Pemurnian asam lemak tak jenuh dengan kristalisasi suhu rendah dari pelarut, umumnya aseton atau metanol, pertama kali dicapai oleh Brown dan rekan kerja (Brown, 1955; Brown dan Shinowara, 1937; Brown dan Stoner, 1937). Asam lemak jenuh biasanya padat pada suhu kamar dan dapat dikristalisasi pada suhu hingga 0 C sedangkan asam lemak tak jenuh biasanya cair di atas 0°C dan mengkristal pada suhu yang lebih rendah antara 0 dan 29 ° C. Hal ini memungkinkan asam lemak dipisahkan secara kasar menjadi fraksi leleh yang lebih tinggi dan fraksi leleh rendah yang umumnya terdiri dari asam lemak jenuh dan asam lemak tak jenuh. Namun, fraksinasi asam lemak menjadi fraksi jenuh dan tak jenuh bersih terlalu disederhanakan, karena campuran eutektik dapat terbentuk dan asam lemak jenuh sisa intersolublisasi dalam fraksi cair tak jenuh sedangkan fraksi asam padat yang lebih jenuh dapat menjebak asam lemak tak jenuh. Selain itu, kristalisasi menjadi lebih rumit dengan variasi panjang rantai asam lemak dalam campuran asam lemak (Brown, 1955; Schlenk, 1961). Secara industri, dua prosedur kristalisasi berbasis pelarut serupa telah dikembangkan berdasarkan penggunaan metanol atau aseton untuk melarutkan asam lemak dan masing-masing disebut sebagai proses Emerson dan Armor-Texaco. Kedua proses ini terutama digunakan untuk mengisolasi asam stearat dan palmitat dari asam oleat dari bahan baku yang sesuai seperti lemak dan minyak tinggi (Gunstone dkk., 1994; Wanasundara et al., 2005).(Kenar dkk., 2017)

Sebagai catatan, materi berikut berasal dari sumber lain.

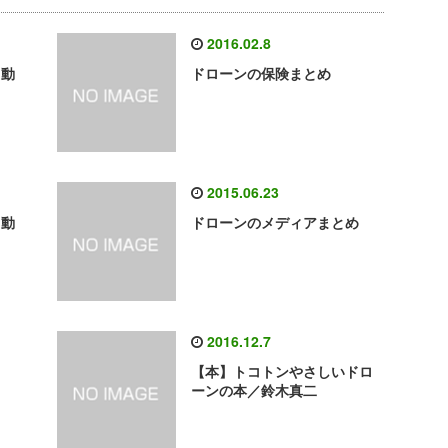
2016.02.8
る動
ドローンの保険まとめ
2015.06.23
る動
ドローンのメディアまとめ
2016.12.7
【本】トコトンやさしいドロ
ーンの本／鈴木真二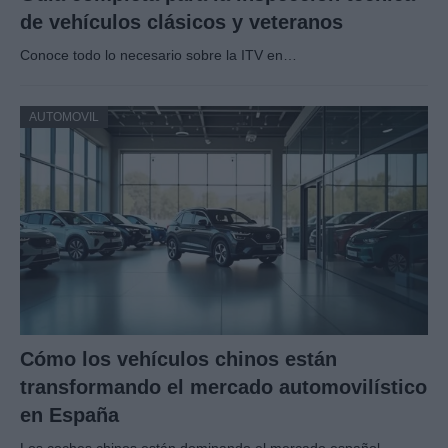
de vehículos clásicos y veteranos
Conoce todo lo necesario sobre la ITV en…
AUTOMOVIL
Cómo los vehículos chinos están
transformando el mercado automovilístico
en España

Pada proses kristalisasi, RBDPO dari tangki RBDPO dipompakan ke 2 buah kristalizer yang terhubung palarel. Sebelum masuk ke kristalizer minyak didinginkan dari suhu 50

0C menjadi 30°C. Tahap fraksinasi ini meliputi tahap pemisahan minyak antara fraksi padat (stearin) dan fraksi cair (olein). Fraksi padat (stearin) mempunyai titik beku yang lebih besar dibandingkan dengan titik beku fraksi cair (olein). Trigliserida yang ada dalam fraksi stearin terutama terdiri dari komponen asam-asam lemak jenuh, sedangkan fraksi olein terutama terdiri dari komponen asam-asam lemak tidak jenuh.

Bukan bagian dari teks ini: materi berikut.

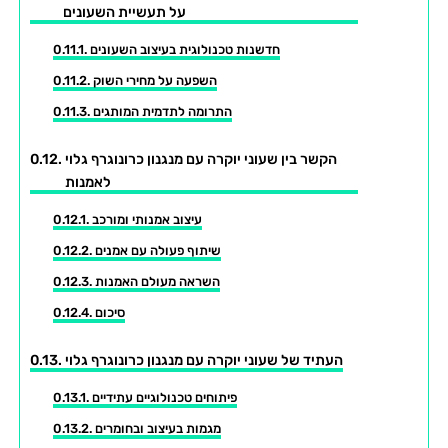
על תעשיית השעונים
חדשנות טכנולוגית בעיצוב השעונים
השפעה על מחירי השוק
התרומה לתדמית המותגים
הקשר בין שעוני יוקרה עם מנגנון כרונוגרף גלוי
לאמנות
עיצוב אמנותי ומורכב
שיתוף פעולה עם אמנים
השראה מעולם האמנות
סיכום
העתיד של שעוני יוקרה עם מנגנון כרונוגרף גלוי
פיתוחים טכנולוגיים עתידיים
מגמות בעיצוב ובחומרים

Pada temperatur rendah (22,5°C) stearin berada pada fasa padat, sedangkan olein tetap dalam fasa cair. Dengan demikian dapat dengan mudah dilakukan pemisahan fraksi.

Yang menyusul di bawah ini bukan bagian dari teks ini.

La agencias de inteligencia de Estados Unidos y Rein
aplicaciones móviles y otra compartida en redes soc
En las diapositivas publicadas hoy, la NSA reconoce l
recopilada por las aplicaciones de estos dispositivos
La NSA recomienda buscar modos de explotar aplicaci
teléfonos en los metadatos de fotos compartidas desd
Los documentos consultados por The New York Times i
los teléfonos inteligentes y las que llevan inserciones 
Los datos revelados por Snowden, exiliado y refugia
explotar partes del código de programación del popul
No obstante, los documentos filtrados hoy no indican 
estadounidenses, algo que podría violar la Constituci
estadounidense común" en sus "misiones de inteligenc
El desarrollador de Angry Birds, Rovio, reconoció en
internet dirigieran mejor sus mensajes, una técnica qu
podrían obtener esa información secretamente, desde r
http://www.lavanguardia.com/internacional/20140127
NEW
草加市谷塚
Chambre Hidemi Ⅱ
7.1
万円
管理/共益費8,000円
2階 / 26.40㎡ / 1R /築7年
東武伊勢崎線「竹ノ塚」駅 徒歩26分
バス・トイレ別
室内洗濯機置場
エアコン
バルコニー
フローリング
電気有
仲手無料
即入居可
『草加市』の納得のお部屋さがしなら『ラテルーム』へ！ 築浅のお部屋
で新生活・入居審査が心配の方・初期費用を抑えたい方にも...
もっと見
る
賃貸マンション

Untuk mencapai suhu 22,5°C, maka pada tangki kristalizer dipasang coil pendingin air.

Suhu air yang keluar dari chiller berkisar 15°C. Pada tangki kristalizer juga dipasang pengaduk. Pengadukan bertujuan untuk pemerataan suhu di setiap titik dan pemerataan penyebaran kristal. Pengadukan dilakukan selama 3 jam.

Hasil dari tangki kristalisasi dipompakan ke filter press untuk dipisahkan fraksi padat dan cairnya. Fraksi padat yang berupa stearin ditampung dalam tangki stearin sedangkan produk utama yang berupa fraksi cair atau olein ditampung dalam tangki olein.

Fraksi cair inilah yang disebut dengan minyak goreng (Azian, 2006).